4. Comparative Landscape
Unlike NSBBs (e.g., carvedilol), which reduce portal pressure through heart rate and splanchnic vasoconstriction, belapectin addresses the intrahepatic resistance caused by fibrosis and sinusoidal remodeling. Future guidelines may eventually consider combination therapies that target both hemodynamics and liver structure.
Conclusion
The NAVIGATE trial provides compelling evidence that 2 mg/kg of belapectin can reduce the incidence of new esophageal varices in patients with MASH cirrhosis and portal hypertension. While the primary FAS endpoint fell short of statistical significance, the per-protocol analysis and the cumulative data from preceding studies suggest a robust therapeutic signal for the prevention of varices. Belapectin’s excellent safety profile over 18 months supports its potential as a long-term therapy. Future research must focus on Phase 3 validation and further elucidating the mechanisms behind its dose-specific efficacy. For now, belapectin stands as a promising first-in-class galectin-3 inhibitor that may redefine the preventative care for patients at risk of MASH-related decompensation.
References
- Chalasani N, et al. Efficacy and safety of belapectin for the prevention of esophageal varices in patients with MASH cirrhosis: The randomized, placebo-controlled NAVIGATE trial. Hepatology. 2026; doi: 10.1097/HEP.0000000000001774. PMID: 42065864.

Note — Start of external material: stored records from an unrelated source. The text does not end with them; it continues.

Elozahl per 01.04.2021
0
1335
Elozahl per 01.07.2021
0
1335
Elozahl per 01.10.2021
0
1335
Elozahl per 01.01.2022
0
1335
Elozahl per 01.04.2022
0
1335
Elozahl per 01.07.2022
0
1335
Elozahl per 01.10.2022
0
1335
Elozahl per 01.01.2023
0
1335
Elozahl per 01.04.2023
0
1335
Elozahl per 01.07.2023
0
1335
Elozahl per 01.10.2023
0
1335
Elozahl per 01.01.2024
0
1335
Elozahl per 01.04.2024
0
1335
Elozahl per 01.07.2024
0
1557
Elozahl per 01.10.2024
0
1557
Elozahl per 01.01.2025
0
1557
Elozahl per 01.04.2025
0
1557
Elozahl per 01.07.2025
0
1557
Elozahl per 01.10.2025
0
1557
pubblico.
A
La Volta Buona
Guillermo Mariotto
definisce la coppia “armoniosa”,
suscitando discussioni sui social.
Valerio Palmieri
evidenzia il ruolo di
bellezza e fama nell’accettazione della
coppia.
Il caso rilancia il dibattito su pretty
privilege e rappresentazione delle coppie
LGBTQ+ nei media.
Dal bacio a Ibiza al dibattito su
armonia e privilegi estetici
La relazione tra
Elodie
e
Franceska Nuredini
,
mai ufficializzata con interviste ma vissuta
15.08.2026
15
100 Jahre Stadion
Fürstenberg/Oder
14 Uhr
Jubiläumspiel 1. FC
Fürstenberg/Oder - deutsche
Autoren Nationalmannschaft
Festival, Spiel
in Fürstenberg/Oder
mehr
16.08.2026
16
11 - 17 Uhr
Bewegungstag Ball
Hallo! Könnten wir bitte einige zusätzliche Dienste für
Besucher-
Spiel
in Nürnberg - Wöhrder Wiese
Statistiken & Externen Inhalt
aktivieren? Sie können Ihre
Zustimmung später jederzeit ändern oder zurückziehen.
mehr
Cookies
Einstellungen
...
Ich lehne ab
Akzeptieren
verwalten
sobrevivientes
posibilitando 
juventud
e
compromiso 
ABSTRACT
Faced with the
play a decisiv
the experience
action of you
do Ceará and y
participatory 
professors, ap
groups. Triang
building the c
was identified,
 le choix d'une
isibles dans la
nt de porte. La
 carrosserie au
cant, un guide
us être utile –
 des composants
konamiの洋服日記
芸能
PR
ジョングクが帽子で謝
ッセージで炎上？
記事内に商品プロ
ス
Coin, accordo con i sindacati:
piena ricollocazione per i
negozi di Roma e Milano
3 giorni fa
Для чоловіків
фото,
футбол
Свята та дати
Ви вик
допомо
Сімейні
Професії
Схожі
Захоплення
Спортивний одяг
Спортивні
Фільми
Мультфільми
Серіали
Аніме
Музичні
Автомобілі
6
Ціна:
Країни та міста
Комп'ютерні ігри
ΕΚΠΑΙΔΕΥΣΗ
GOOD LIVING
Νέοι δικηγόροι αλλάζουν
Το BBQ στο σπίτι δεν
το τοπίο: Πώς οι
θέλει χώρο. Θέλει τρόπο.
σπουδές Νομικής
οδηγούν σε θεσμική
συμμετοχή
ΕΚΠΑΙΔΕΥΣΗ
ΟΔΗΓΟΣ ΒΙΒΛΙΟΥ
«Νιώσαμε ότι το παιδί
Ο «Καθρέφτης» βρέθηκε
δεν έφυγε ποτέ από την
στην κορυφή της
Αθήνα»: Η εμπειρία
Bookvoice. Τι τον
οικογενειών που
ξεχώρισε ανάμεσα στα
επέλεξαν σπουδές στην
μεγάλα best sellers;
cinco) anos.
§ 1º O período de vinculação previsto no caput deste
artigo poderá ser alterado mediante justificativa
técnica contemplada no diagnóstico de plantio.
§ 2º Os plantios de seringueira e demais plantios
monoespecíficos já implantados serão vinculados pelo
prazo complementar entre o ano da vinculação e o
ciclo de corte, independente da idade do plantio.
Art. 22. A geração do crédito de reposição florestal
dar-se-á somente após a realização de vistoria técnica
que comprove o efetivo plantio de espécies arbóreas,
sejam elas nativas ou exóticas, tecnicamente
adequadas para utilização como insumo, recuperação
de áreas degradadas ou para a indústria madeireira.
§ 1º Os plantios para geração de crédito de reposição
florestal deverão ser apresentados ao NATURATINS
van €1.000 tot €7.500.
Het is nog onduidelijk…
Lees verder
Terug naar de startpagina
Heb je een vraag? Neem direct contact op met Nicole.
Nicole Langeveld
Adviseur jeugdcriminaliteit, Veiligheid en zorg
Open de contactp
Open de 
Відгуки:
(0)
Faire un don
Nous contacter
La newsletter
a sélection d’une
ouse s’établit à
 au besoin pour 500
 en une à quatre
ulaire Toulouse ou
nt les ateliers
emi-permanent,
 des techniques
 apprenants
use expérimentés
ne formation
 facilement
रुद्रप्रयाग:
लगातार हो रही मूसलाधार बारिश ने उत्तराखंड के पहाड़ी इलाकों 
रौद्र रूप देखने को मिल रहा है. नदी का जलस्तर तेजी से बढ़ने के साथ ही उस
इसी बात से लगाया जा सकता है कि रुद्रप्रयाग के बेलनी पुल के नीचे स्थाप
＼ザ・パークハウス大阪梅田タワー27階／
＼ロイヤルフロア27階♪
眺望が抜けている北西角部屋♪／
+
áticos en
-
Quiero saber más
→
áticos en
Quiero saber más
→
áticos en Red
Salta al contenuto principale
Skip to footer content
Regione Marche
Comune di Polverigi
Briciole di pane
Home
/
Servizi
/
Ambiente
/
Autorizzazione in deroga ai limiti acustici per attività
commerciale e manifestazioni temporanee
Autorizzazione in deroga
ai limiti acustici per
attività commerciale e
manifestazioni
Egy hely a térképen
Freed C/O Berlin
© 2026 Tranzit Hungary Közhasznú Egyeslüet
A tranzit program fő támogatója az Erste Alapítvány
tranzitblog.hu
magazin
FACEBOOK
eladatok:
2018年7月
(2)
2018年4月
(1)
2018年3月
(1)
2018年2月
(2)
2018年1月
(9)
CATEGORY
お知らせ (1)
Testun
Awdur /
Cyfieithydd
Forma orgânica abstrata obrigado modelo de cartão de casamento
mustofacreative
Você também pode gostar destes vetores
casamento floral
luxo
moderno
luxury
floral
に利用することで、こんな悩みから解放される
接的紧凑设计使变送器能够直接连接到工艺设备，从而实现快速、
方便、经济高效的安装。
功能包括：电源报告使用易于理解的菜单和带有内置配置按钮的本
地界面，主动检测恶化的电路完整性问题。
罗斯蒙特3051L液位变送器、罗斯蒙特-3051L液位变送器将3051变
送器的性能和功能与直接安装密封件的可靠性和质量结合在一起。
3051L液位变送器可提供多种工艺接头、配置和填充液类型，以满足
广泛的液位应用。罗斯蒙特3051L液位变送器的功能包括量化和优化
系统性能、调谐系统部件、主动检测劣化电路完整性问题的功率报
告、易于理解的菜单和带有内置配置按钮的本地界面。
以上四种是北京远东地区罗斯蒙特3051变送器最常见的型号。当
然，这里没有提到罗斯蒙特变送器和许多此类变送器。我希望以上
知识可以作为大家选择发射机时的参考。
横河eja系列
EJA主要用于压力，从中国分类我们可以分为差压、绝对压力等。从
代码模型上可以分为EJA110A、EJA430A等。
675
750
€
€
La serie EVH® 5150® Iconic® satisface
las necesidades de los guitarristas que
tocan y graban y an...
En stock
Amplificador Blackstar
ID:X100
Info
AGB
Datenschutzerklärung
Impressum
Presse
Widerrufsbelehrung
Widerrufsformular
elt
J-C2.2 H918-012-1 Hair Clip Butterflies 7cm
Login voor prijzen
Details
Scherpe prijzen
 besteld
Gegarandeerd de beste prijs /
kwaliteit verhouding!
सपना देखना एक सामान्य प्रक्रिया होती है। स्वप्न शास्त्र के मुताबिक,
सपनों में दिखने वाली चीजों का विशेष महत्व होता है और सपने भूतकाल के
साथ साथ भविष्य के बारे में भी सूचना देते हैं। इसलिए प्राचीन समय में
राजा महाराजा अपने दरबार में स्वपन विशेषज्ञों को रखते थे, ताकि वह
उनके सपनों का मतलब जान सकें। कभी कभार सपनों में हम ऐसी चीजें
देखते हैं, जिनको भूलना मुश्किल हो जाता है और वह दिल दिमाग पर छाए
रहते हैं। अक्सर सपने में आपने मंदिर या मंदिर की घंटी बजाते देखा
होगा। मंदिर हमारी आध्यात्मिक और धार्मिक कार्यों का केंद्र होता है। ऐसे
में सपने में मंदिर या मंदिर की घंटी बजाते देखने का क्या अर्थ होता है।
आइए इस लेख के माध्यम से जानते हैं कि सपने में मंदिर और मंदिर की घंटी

- Chalasani N, et al. Effects of Belapectin, an Inhibitor of Galectin-3, in Patients With Nonalcoholic Steatohepatitis With Cirrhosis and Portal Hypertension. Gastroenterology. 2020;158(5):1334-1345.e5. PMID: 31812510.
- Harrison SA, et al. A Phase 2a, Proof-of-Concept Study of GR-MD-02 in Patients with Nonalcoholic Steatohepatitis with Advanced Fibrosis. Aliment Pharmacol Ther. 2017.